Make sure you had fun coding 🙃

dxoigmn commented 1 year ago

I started splitting this PR into pieces. I think I'll also try to stick to the same config structure.

dxoigmn commented 1 year ago

There is a bug introduced in b6afdd14b276987d821905a1844ec7c4df611621 with adversarial training of CIFAR10. I'm not sure where it is but this should be a good opportunity to write a test :)

Found it and wrote a test!

dxoigmn commented 1 year ago

One thing that may be worth pull out of this PR is the change to gain.

Done.

dxoigmn commented 1 year ago

I started breaking up this PR into smaller PRs hence the dismissed review.

dxoigmn commented 1 year ago

I made another batch of changes to this PR to accommodate the changes in #132. As such, the tests need to be fixed. Additionally, there are some other changes related to types (e.g., relying upon Iterable[torch.Tensor] instead of tuple) that can be pulled out and made more generally useful. I created #134 for those changes.

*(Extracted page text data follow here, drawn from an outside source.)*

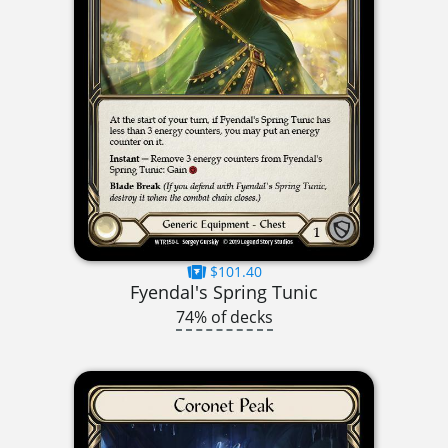
$101.40
Fyendal's Spring Tunic
74% of decks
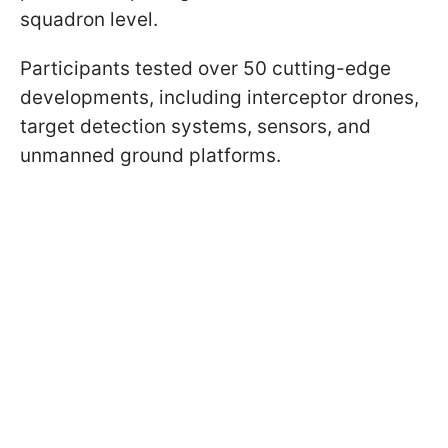
squadron level.
Participants tested over 50 cutting-edge
developments, including interceptor drones,
target detection systems, sensors, and
unmanned ground platforms.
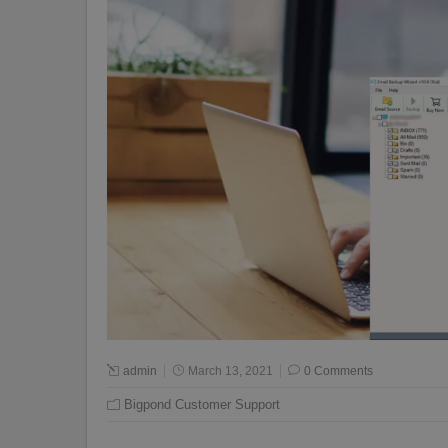
admin
March 13, 2021
0 Comments
Bigpond Customer Support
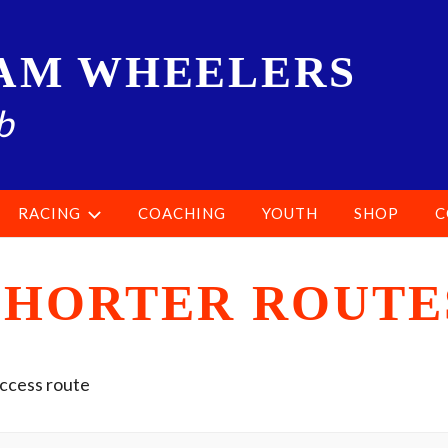
AM WHEELERS
b
RACING
COACHING
YOUTH
SHOP
C
SHORTER ROUTE
access route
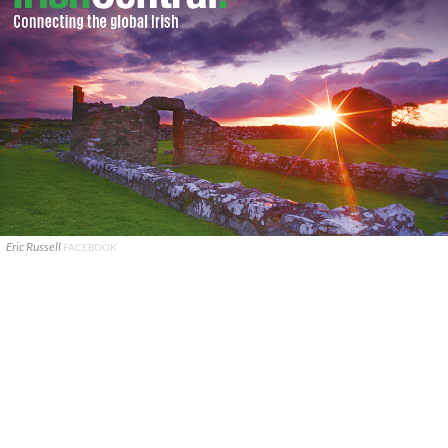
Eric Russell
FACEBOOK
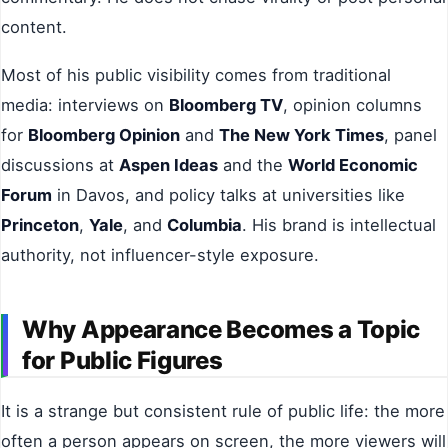
content.
Most of his public visibility comes from traditional
media: interviews on
Bloomberg TV
, opinion columns
for
Bloomberg Opinion
and
The New York Times
, panel
discussions at
Aspen Ideas
and the
World Economic
Forum
in Davos, and policy talks at universities like
Princeton
,
Yale
, and
Columbia
. His brand is intellectual
authority, not influencer-style exposure.
Why Appearance Becomes a Topic
for Public Figures
It is a strange but consistent rule of public life: the more
often a person appears on screen, the more viewers will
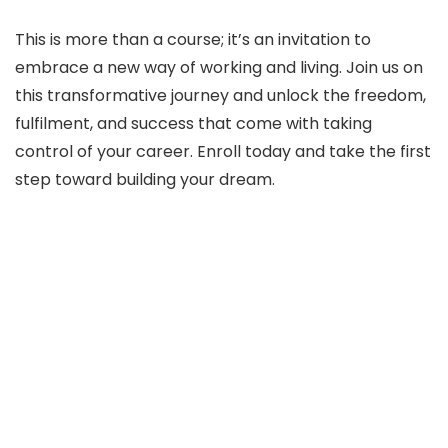
This is more than a course; it’s an invitation to
embrace a new way of working and living. Join us on
this transformative journey and unlock the freedom,
fulfilment, and success that come with taking
control of your career. Enroll today and take the first
step toward building your dream.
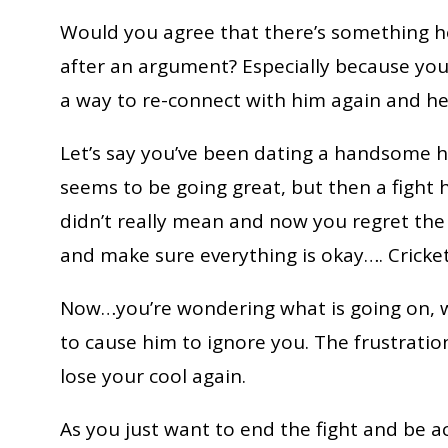
Would you agree that there’s something 
after an argument? Especially because you
a way to re-connect with him again and he 
Let’s say you’ve been dating a handsome h
seems to be going great, but then a fight
didn’t really mean and now you regret the
and make sure everything is okay…. Cricket
Now…you’re wondering what is going on, w
to cause him to ignore you. The frustrati
lose your cool again.
As you just want to end the fight and be 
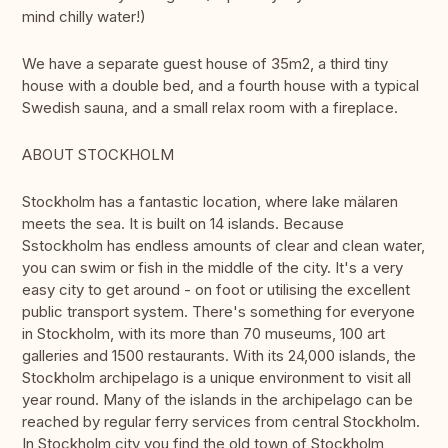
mind chilly water!)
We have a separate guest house of 35m2, a third tiny
house with a double bed, and a fourth house with a typical
Swedish sauna, and a small relax room with a fireplace.
ABOUT STOCKHOLM
Stockholm has a fantastic location, where lake mälaren
meets the sea. It is built on 14 islands. Because
Sstockholm has endless amounts of clear and clean water,
you can swim or fish in the middle of the city. It's a very
easy city to get around - on foot or utilising the excellent
public transport system. There's something for everyone
in Stockholm, with its more than 70 museums, 100 art
galleries and 1500 restaurants. With its 24,000 islands, the
Stockholm archipelago is a unique environment to visit all
year round. Many of the islands in the archipelago can be
reached by regular ferry services from central Stockholm.
In Stockholm city you find the old town of Stockholm,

mzweilin commented 1 year ago

I tried to run adversarial training on 2 GPUs but failed. Then hiding perturber parameters accidentally resolved the issue.

python -m mart \
experiment=CIFAR10_CNN_Adv \
trainer=ddp \
trainer.devices=2 \
model.optimizer.lr=0.2 \
trainer.max_steps=2925 \
datamodule.ims_per_batch=256
  File "/home/weilinxu/coder/MART/.venv/lib/python3.9/site-packages/torch/nn/parallel/distributed.py", line 807, in <listcomp>
    for param_name, param in module.named_parameters(recurse=False)
  File "/home/weilinxu/coder/MART/mart/attack/perturber.py", line 83, in named_parameters
    raise MisconfigurationException("You need to call configure_perturbation before fit.")
pytorch_lightning.utilities.exceptions.MisconfigurationException: You need to call configure_perturbation before fit.